PROBLEM TO SOLVE: Pull each line containing "produk" from the data.

'''

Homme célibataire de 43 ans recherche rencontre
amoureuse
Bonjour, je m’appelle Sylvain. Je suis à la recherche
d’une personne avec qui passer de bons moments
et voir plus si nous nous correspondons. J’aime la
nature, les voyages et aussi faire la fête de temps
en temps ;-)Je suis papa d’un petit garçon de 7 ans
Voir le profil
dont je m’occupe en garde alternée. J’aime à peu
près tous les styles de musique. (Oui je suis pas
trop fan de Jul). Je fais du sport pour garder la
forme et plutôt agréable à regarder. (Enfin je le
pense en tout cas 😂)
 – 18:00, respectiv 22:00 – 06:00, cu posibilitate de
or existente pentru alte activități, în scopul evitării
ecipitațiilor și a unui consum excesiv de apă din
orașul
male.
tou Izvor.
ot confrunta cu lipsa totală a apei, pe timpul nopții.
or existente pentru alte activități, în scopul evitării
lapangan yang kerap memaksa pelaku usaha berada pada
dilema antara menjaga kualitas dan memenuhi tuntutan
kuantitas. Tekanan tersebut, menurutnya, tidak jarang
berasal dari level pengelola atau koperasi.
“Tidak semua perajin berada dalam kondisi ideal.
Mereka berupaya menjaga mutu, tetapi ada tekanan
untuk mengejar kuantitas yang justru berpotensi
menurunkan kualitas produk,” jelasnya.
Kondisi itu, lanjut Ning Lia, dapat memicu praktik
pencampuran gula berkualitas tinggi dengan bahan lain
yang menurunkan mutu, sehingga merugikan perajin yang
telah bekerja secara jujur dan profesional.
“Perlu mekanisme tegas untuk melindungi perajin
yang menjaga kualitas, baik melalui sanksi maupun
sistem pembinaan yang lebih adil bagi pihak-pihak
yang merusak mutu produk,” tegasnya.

'''
'''

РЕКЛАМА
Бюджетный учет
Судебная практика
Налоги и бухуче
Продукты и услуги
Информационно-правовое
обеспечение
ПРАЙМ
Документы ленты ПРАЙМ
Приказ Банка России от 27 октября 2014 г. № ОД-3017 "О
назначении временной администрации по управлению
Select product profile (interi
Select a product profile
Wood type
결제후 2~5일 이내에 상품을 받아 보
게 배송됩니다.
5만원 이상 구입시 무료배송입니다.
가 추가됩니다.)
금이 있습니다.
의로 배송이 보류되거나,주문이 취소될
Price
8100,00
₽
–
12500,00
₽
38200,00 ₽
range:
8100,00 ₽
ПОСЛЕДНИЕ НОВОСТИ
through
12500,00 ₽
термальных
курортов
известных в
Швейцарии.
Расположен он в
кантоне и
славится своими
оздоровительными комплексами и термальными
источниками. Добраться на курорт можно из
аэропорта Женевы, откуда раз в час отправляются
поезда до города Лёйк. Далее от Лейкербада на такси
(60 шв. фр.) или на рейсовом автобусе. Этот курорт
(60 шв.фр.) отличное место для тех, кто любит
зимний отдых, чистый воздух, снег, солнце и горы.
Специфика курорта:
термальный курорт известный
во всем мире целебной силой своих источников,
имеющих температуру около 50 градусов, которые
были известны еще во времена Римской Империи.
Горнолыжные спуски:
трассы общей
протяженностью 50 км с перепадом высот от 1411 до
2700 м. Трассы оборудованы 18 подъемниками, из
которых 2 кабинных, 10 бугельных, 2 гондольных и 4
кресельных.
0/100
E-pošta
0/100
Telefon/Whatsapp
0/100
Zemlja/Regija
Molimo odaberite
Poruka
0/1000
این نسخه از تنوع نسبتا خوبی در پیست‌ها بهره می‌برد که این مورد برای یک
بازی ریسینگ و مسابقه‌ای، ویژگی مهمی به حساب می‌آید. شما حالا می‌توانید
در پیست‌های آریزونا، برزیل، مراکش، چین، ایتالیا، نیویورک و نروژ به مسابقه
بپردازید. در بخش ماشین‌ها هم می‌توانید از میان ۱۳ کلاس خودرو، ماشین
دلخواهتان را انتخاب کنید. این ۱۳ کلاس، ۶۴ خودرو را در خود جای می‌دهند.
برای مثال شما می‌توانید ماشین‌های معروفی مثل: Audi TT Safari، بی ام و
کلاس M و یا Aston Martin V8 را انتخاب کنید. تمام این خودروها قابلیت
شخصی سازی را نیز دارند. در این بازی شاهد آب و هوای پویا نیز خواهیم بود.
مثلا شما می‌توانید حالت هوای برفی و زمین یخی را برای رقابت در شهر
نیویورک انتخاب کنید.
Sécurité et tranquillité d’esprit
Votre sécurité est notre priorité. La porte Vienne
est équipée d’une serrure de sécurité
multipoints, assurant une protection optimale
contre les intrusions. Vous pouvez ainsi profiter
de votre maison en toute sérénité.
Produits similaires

'''

TASK RESPONSE:
menurunkan kualitas produk,” jelasnya.
yang merusak mutu produk,” tegasnya.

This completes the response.